Peering into the mind of our Neuroimaging Collection Editor, Jonathan Peelle

This year in our Open Science Stars series, we’ve heard from researchers in Europe and Asia and their experiences of the publishing world, as well as from funders like the Gates Foundation. Today, we’ve interviewed Jonathan Peelle, a cognitive psychologist working in the Department of Otolaryngology at Washington University in Saint Louis. Jonathan recently built a collection on Neuroimaging Methods (ways to look inside your brain..), at ScienceOpen, so we decided it would be nice to turn the tables and pick his brain instead to learn about his research background and interests in open science!

  1. Hi Jonathan! Thanks for joining us. Can you tell us a bit about your research interests?

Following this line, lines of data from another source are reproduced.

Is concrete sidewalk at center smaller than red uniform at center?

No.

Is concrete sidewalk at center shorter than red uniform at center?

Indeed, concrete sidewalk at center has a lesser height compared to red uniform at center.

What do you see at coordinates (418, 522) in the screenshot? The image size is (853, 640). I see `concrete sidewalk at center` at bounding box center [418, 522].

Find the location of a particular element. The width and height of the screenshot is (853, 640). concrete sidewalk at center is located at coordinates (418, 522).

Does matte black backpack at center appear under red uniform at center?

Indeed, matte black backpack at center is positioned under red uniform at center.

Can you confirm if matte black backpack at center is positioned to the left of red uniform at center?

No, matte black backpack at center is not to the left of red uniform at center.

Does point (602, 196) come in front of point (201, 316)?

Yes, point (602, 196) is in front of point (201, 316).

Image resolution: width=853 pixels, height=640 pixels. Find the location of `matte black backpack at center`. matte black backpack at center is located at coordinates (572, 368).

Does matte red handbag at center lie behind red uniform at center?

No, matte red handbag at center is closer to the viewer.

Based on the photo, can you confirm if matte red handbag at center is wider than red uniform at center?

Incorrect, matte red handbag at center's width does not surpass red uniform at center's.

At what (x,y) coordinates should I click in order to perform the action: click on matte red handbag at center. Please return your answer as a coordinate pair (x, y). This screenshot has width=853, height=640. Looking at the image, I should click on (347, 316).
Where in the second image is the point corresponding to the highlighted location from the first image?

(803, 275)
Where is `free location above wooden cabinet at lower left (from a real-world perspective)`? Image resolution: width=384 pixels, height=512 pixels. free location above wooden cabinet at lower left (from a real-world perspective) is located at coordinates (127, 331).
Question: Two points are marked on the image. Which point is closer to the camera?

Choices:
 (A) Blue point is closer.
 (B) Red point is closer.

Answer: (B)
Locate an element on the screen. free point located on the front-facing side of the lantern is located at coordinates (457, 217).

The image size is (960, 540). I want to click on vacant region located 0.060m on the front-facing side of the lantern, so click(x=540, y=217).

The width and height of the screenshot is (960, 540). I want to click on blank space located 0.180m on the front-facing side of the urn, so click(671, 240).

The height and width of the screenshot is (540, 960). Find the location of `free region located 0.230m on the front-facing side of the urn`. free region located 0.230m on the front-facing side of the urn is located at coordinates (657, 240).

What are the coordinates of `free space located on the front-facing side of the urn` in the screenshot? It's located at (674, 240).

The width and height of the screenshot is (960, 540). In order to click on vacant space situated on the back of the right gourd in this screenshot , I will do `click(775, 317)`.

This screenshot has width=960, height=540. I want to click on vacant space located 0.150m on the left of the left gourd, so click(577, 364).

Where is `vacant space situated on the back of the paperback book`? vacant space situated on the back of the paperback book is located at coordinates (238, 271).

My research is focused on the neuroscience of language processing, and how sensory and cognitive systems interact to enable communication. We are interested in questions like:

  • How can we understand people we’ve never heard before?
  • Why is having a conversation in noise harder for some people than for others?
  • How similar is brain activity across a group of people?

My lab spends a lot of time studying people with hearing loss and cochlear implants because of the profound effects these have on sensory processing. We rely on converging evidence from behavioral studies, structural MRI, and functional neuroimaging.

MRI scan of human head in a patient with benign familial macrocephaly (Source)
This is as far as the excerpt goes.